Chief Justice Tani Cantil-Sakauye said Tuesday the state Supreme Court has no immediate plans to reconsider the passing score on the California bar exam despite a historically low success rate on the July test.

Fielding questions at her annual meeting with reporters in her San Francisco chambers, Cantil-Sakauye said the high court will wait to see the conclusions of two related studies, one assessing California law school students and the other considering what skills contemporary lawyers need and how those traits can be tested, before considering any action.

The pass rate on the July 2018 exam plunged to 40.7 percent, marking a 67-year low for the summer test.

“I understand what those numbers mean, and it's frightening,” Cantil-Sakauye said. “So we're continuing to take a review.”

More test-takers have failed the California bar exam than have passed it in each of the last five years. In the wake of those results, law school deans and some legislators last year pleaded with the Supreme Court to reduce the exam's required passing score, or cut score—the second-highest in the nation. The justices said then that they were “not persuaded” that changing the score was necessary “ at this time.”

“We know we still need to take a look and we're waiting for those [studies'] results to come in,” Cantil-Sakauye said. “And then we'll sit around this table, all seven of us, and we'll talk about these results and whether or not we should lower the exam score.”

The dismal pass rate on the July exam reignited the debate over the California test and its pass rate, which is significantly lower than those in other states. The state bar is nearing completion of a report analyzing data about law school students, their LSAT scores and other factors that may influence bar exam scores. The second job-skills analysis is expected to be completed in the summer of 2019.

Jennifer Mnookin

In an op-ed last week in the Los Angeles Times, the deans of three California law schools called on the state bar, the Legislature and the state Supreme Court to lower the cut score.

University of California, Hastings College of the Law's David Faigman, University of San Diego School of Law's Stephen C. Ferruolo and University of California, Los Angeles' Jennifer Mnookin wrote that the high exam failure rate is hurting the job prospects of otherwise competent would-be lawyers. Moreover, they wrote, there's no proof the high bar for passing the test provides greater protection to the public from bad lawyers.

“By all means, let's keep studying the issues, but that shouldn't hold us back from making the sensible decision to align the state's cut score with the rest of the nation,” the deans wrote. “Until this happens, California's high failure rate remains both sui generis and a self-inflicted wound.”

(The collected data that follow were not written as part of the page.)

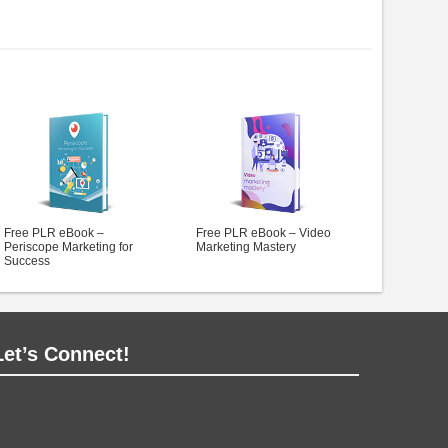
Free PLR eBook –
Free PLR eBook – Video
Periscope Marketing for
Marketing Mastery
Success
Let’s Connect!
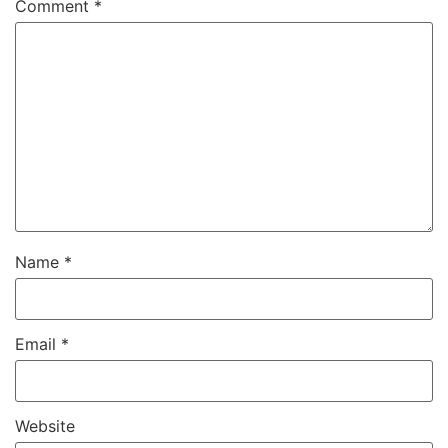
Comment
*
Name
*
Email
*
Website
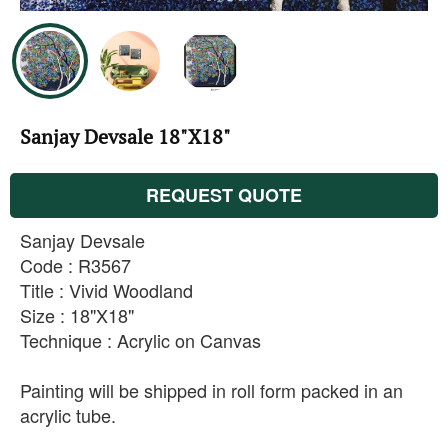
Sanjay Devsale 18"X18"
REQUEST QUOTE
Sanjay Devsale
Code : R3567
Title : Vivid Woodland
Size : 18"X18"
Technique : Acrylic on Canvas
Painting will be shipped in roll form packed in an
acrylic tube.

The chairman of the Assembly Judiciary Committee also called on the bar and the Supreme Court to take a “fresh look” at the bar exam's viability.

“The longer the downward trend continues, the more likely it will be that highly qualified applicants to law school are deterred from pursuing a career in the law and will opt for other career paths,” Assemblyman Mark Stone, D-Scotts Valley, said. “The trend will further perpetuate the downward trajectory of bar passage rates, negatively affect diversity of the legal profession and the bench, and ultimately hurt public access to justice.”